### TASK GOAL
Return only that part of the material below which starts with the line containing "Group | Details |" and goes on through the line containing "indicative evidence. |", restated exactly.

____________________

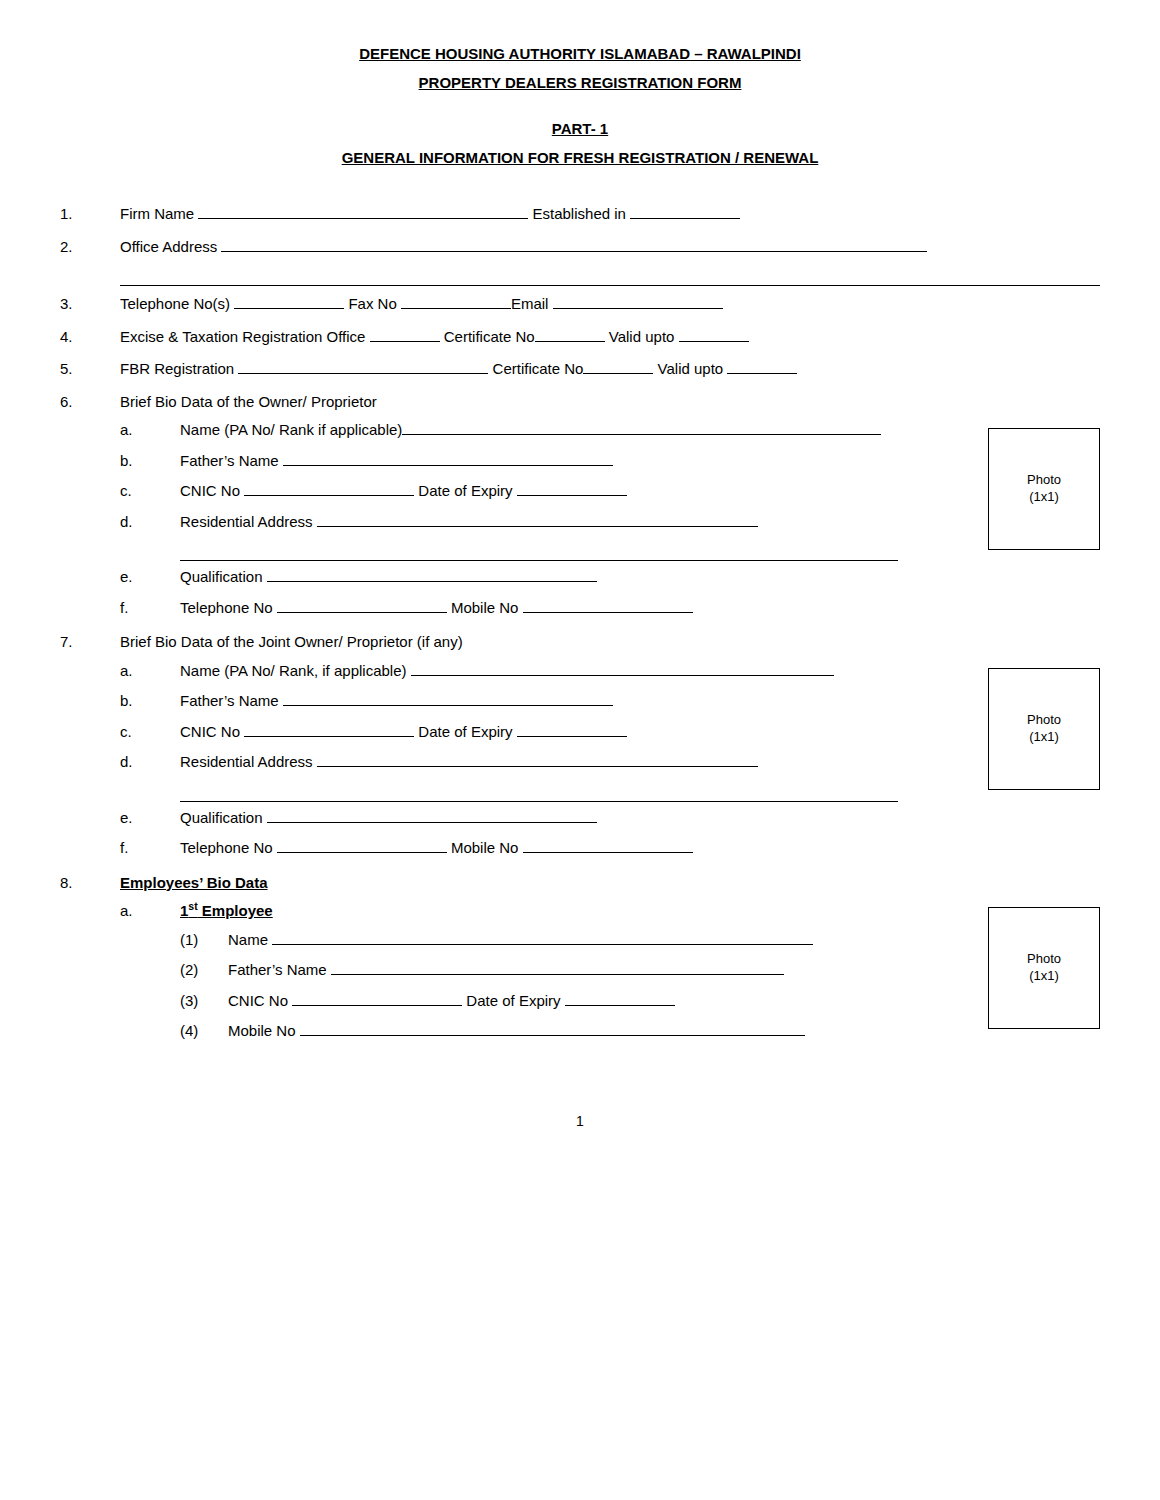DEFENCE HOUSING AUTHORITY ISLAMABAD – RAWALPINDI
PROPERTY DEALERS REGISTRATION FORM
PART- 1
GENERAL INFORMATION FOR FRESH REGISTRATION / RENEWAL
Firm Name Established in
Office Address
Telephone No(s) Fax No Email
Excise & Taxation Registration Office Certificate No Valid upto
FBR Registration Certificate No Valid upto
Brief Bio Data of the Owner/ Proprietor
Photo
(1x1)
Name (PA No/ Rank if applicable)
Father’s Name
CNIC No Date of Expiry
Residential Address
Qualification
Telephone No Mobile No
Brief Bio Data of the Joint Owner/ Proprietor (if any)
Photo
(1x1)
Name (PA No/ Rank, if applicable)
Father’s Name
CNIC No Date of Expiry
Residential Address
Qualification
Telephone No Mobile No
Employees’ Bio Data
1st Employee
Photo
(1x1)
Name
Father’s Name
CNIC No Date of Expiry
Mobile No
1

____________________

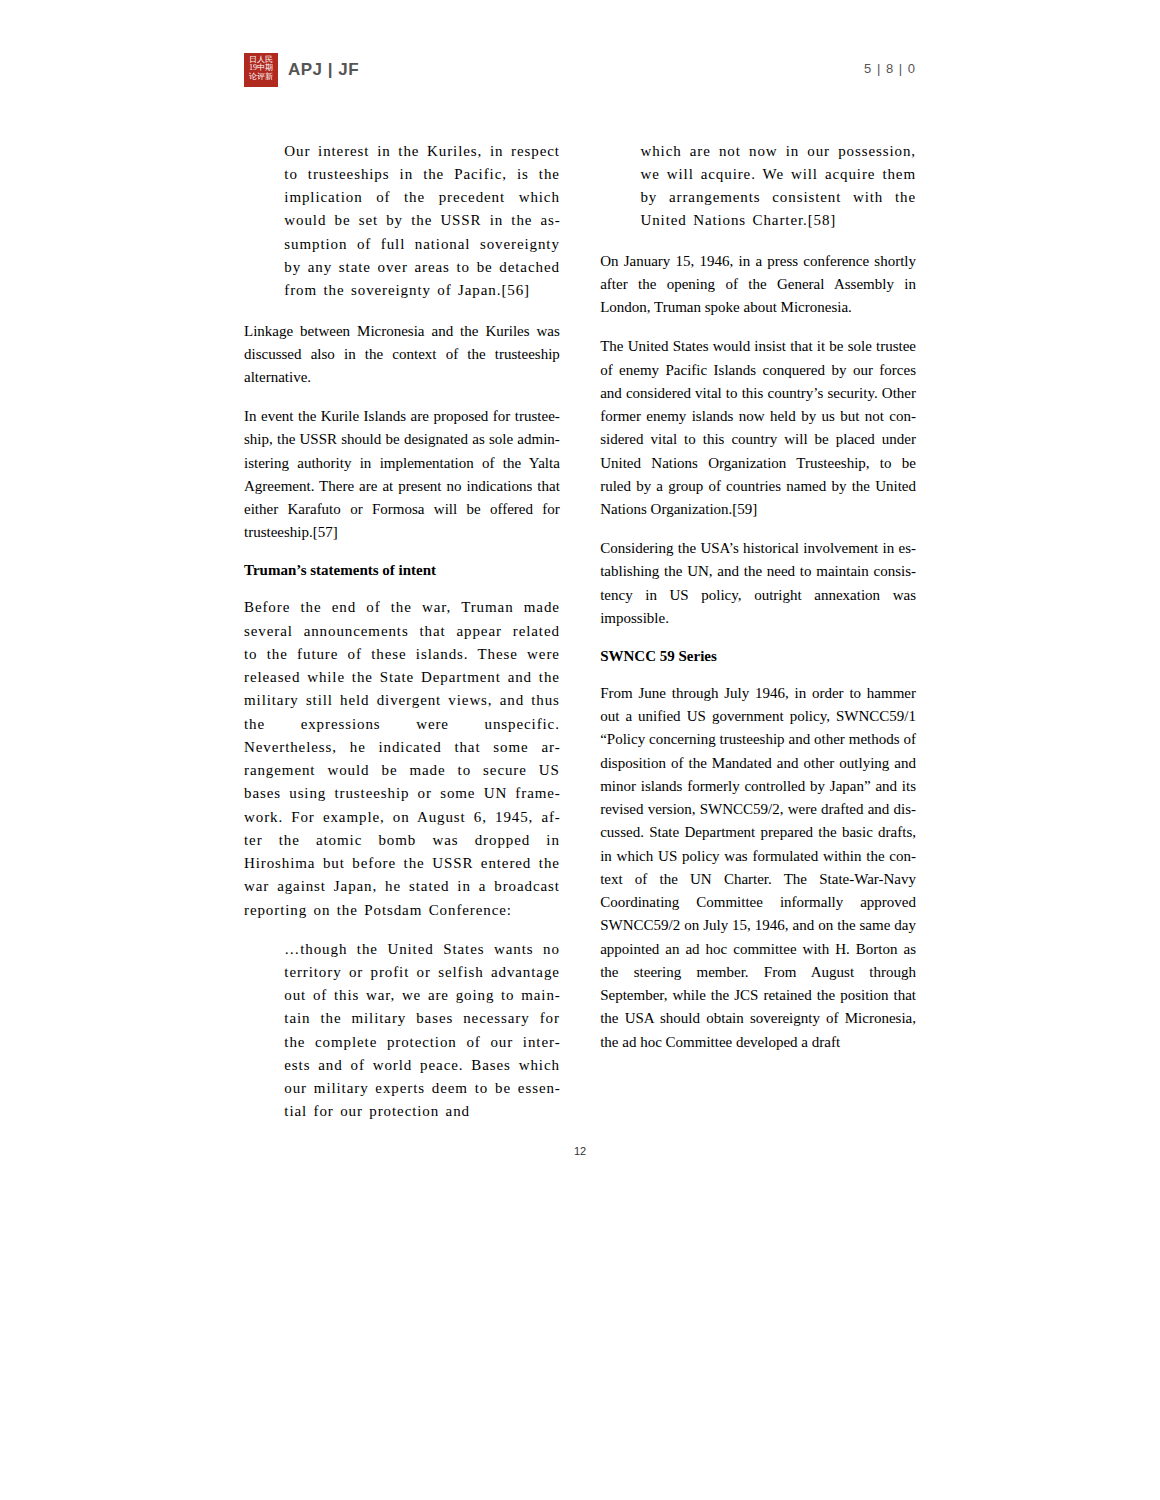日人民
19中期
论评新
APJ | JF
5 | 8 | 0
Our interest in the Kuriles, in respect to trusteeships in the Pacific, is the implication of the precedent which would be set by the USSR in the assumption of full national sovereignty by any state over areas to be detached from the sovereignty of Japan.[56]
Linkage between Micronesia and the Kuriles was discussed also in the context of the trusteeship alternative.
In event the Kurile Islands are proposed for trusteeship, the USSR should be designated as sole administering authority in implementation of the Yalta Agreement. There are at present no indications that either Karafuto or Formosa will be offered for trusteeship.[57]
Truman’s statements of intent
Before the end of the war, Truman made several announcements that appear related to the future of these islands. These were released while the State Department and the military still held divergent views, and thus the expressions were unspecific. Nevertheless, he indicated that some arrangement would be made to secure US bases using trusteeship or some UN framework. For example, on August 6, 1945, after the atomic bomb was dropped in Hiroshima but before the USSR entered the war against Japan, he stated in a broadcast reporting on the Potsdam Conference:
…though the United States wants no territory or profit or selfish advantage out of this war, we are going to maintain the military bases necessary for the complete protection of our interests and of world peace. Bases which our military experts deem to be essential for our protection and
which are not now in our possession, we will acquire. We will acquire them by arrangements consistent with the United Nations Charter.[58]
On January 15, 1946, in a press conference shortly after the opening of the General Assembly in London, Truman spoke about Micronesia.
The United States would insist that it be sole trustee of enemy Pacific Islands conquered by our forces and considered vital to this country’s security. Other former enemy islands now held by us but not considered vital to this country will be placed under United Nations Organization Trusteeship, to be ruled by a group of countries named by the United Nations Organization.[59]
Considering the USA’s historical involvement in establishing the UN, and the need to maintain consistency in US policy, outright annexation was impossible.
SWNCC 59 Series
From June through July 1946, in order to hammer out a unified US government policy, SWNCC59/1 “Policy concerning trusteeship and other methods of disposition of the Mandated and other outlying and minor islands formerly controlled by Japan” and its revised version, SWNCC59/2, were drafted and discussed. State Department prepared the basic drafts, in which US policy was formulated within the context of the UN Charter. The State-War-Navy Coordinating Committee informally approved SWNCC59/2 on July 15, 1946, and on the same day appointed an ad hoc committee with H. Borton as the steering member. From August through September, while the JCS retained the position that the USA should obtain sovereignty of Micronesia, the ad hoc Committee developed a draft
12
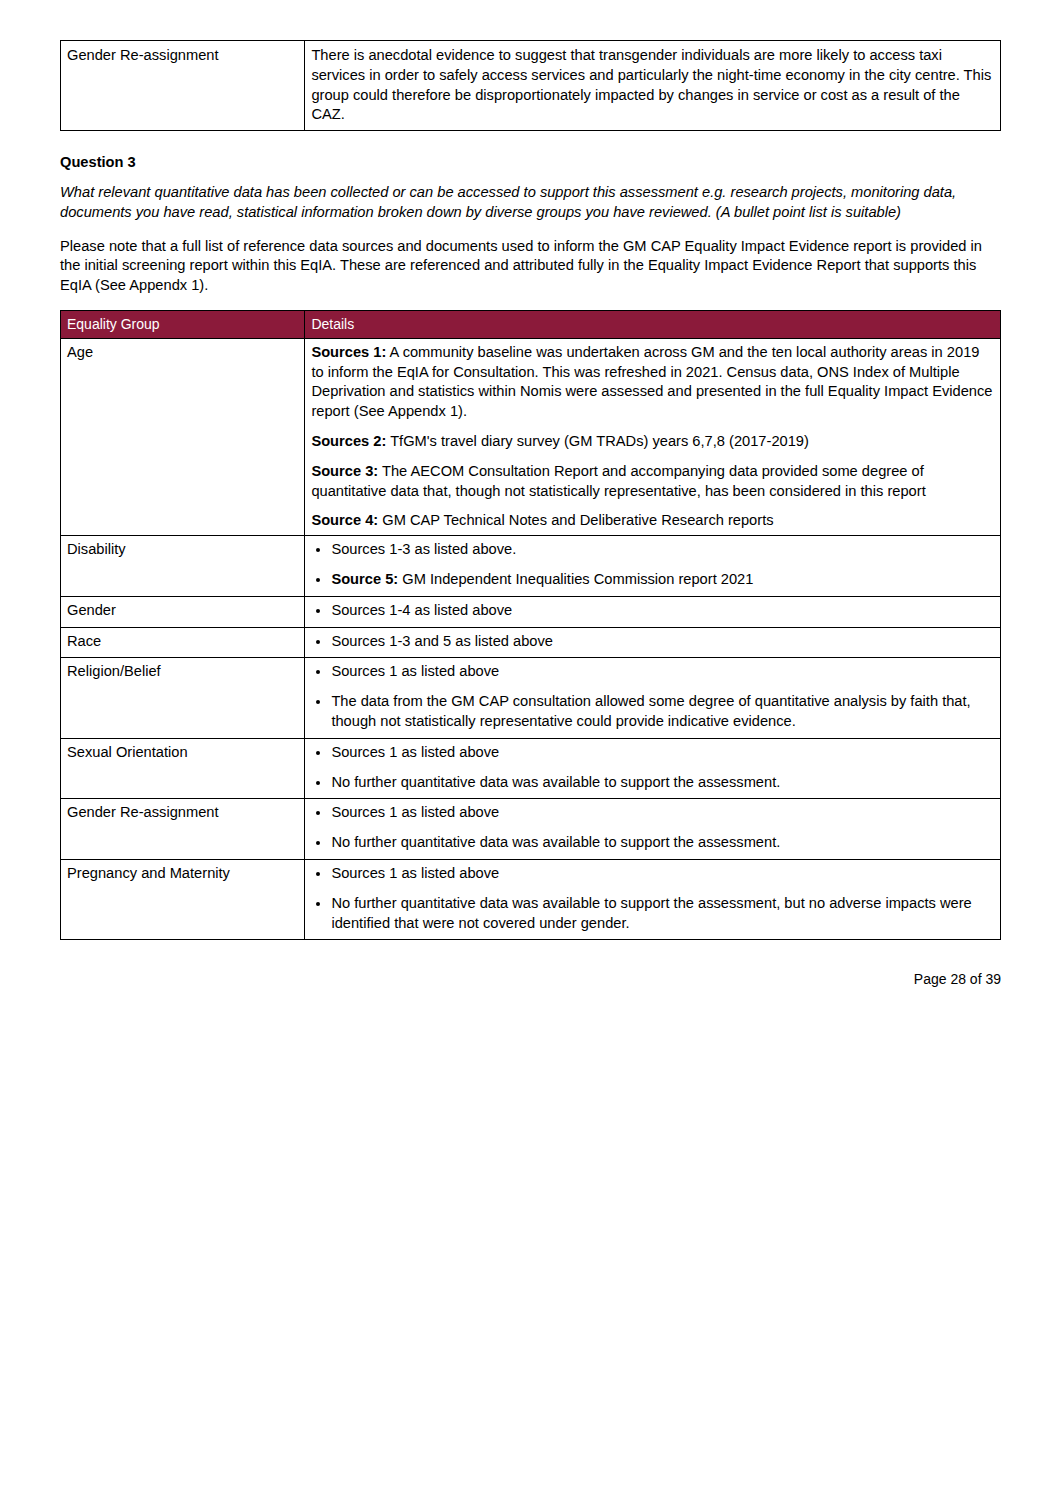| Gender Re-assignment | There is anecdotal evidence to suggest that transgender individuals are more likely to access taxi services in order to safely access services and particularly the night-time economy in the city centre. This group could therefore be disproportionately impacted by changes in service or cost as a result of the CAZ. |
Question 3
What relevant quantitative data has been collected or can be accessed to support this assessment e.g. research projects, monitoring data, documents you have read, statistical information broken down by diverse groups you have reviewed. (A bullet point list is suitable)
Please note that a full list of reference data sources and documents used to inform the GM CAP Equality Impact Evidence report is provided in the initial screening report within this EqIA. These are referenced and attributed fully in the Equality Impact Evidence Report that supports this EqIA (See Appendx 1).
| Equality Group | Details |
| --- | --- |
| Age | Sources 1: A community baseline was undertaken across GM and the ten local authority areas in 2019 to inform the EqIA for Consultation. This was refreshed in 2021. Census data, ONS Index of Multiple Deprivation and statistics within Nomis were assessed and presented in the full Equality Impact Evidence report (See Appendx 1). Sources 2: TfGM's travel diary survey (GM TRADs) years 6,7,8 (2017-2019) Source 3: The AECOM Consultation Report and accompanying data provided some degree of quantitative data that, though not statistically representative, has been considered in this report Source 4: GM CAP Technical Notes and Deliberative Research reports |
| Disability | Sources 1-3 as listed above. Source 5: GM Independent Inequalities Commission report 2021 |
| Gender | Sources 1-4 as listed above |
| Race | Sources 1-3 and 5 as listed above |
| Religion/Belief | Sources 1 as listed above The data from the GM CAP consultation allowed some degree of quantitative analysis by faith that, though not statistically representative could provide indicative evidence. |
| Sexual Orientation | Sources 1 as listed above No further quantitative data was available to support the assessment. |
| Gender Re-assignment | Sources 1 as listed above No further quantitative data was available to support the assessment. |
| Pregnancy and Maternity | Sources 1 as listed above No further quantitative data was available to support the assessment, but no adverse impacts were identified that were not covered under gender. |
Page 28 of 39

____________________

### SOLUTION TO THE EXERCISE
| Equality Group | Details |
| --- | --- |
| Age | Sources 1: A community baseline was undertaken across GM and the ten local authority areas in 2019 to inform the EqIA for Consultation. This was refreshed in 2021. Census data, ONS Index of Multiple Deprivation and statistics within Nomis were assessed and presented in the full Equality Impact Evidence report (See Appendx 1). Sources 2: TfGM's travel diary survey (GM TRADs) years 6,7,8 (2017-2019) Source 3: The AECOM Consultation Report and accompanying data provided some degree of quantitative data that, though not statistically representative, has been considered in this report Source 4: GM CAP Technical Notes and Deliberative Research reports |
| Disability | Sources 1-3 as listed above. Source 5: GM Independent Inequalities Commission report 2021 |
| Gender | Sources 1-4 as listed above |
| Race | Sources 1-3 and 5 as listed above |
| Religion/Belief | Sources 1 as listed above The data from the GM CAP consultation allowed some degree of quantitative analysis by faith that, though not statistically representative could provide indicative evidence. |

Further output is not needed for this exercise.